● Exercise:
Scan the records for the line containing "staining displays weak"; extract it and all later lines, verbatim, through the end, and nothing before it.

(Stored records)
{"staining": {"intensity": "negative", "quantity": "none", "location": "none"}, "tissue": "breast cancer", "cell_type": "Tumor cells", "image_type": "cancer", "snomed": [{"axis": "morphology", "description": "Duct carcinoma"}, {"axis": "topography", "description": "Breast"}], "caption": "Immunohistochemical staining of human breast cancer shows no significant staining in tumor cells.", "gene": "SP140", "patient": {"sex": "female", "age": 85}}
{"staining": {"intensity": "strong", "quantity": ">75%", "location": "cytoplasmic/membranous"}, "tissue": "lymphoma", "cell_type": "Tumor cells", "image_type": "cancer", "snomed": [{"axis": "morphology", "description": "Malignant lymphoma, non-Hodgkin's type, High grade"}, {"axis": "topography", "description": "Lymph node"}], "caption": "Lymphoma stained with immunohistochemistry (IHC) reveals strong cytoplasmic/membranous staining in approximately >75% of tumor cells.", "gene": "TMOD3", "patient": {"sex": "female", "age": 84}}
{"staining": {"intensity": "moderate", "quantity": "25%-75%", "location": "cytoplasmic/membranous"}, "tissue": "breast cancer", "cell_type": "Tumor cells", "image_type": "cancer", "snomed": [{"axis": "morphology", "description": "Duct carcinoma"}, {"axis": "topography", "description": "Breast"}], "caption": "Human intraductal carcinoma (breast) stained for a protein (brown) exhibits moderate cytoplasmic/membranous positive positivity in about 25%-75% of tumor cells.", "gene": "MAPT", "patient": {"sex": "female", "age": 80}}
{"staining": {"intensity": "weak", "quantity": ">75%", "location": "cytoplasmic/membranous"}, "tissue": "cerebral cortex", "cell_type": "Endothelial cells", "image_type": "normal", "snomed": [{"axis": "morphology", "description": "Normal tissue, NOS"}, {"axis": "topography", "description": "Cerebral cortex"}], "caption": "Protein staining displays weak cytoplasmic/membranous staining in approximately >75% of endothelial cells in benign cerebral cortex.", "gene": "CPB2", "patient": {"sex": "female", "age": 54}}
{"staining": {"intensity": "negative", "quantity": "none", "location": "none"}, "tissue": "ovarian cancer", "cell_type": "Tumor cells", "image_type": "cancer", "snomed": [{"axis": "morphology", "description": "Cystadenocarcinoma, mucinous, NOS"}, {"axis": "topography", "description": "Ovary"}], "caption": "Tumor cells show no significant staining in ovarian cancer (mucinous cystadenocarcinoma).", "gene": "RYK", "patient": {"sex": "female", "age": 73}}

● Worked solution:
{"staining": {"intensity": "weak", "quantity": ">75%", "location": "cytoplasmic/membranous"}, "tissue": "cerebral cortex", "cell_type": "Endothelial cells", "image_type": "normal", "snomed": [{"axis": "morphology", "description": "Normal tissue, NOS"}, {"axis": "topography", "description": "Cerebral cortex"}], "caption": "Protein staining displays weak cytoplasmic/membranous staining in approximately >75% of endothelial cells in benign cerebral cortex.", "gene": "CPB2", "patient": {"sex": "female", "age": 54}}
{"staining": {"intensity": "negative", "quantity": "none", "location": "none"}, "tissue": "ovarian cancer", "cell_type": "Tumor cells", "image_type": "cancer", "snomed": [{"axis": "morphology", "description": "Cystadenocarcinoma, mucinous, NOS"}, {"axis": "topography", "description": "Ovary"}], "caption": "Tumor cells show no significant staining in ovarian cancer (mucinous cystadenocarcinoma).", "gene": "RYK", "patient": {"sex": "female", "age": 73}}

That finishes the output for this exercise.